- Location: Dunn County, North Dakota, United States
- Nearest city: Killdeer, North Dakota
- Coordinates: 47°33′9″N 102°44′46″W﻿ / ﻿47.55250°N 102.74611°W
- Area: 6,492.93 acres (2,627.60 ha)
- Established: 1971
- Administrator: North Dakota Parks and Recreation Department
- Designation: North Dakota state park
- Website: Official website

= Little Missouri State Park =

Park in North Dakota, USA

Little Missouri State Park is a public recreation area of over 6000 acre located on the western side of the Little Missouri River, near the river's confluence with Lake Sakakawea, 10 mi north of Killdeer, North Dakota. Much of the state park consists of badlands terrain that is only accessible by trail. The park has more than 45 mi of trails as well as campgrounds for hiking and equestrian use. The majority of the park's area is managed under lease from federal and private owners.

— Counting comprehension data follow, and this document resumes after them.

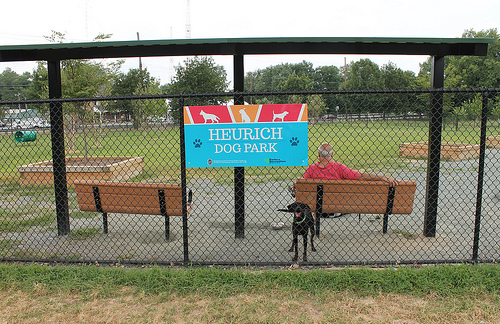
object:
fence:
[1, 87, 499, 267]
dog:
[277, 201, 319, 262]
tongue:
[296, 212, 301, 217]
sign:
[183, 123, 308, 168]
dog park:
[213, 142, 278, 153]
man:
[288, 142, 399, 195]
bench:
[290, 178, 413, 232]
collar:
[291, 216, 310, 224]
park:
[0, 116, 499, 263]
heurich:
[209, 126, 284, 141]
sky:
[0, 0, 499, 89]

Visitors' experiences of the park have been impacted by major oil drilling operations in the Killdeer area that began in 2011 and that include land within the park. In 2015, the oil company ConocoPhillips agreed to move trails at its own expense to skirt hikers and riders around well sites. In 2016, Governor Jack Dalrymple asked that drillers make a concerted effort "to preserve the view-scape as much as possible."